Study material →
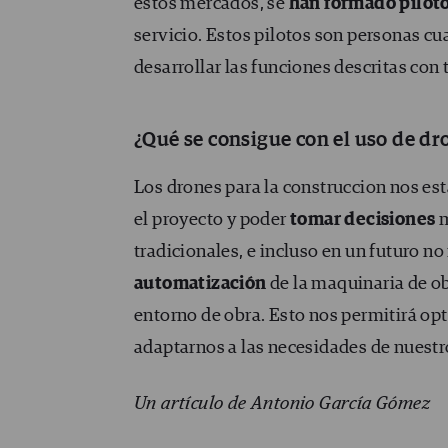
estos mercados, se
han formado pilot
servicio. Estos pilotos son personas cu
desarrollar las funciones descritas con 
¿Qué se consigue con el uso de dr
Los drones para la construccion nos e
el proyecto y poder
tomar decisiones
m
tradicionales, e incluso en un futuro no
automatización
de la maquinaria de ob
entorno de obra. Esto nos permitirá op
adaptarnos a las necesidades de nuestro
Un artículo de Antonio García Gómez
...
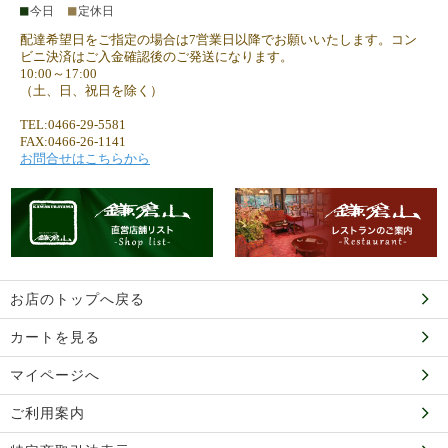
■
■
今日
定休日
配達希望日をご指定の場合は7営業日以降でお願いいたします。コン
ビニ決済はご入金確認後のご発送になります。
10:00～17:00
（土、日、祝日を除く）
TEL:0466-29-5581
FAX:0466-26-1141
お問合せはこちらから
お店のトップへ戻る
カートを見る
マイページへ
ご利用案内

Instructions for the task →
Edit the data starting at the line that has "estos mercados, se" and stopping after the line that has "tradicionales, e incluso en un futuro no". Swap "tomar decisiones" for "decidir" and leave every other part of those lines unchanged.

Expected answer →
estos mercados, se
han formado pilot
servicio. Estos pilotos son personas cu
desarrollar las funciones descritas con 
¿Qué se consigue con el uso de dr
Los drones para la construccion nos e
el proyecto y poder
decidir
m
tradicionales, e incluso en un futuro no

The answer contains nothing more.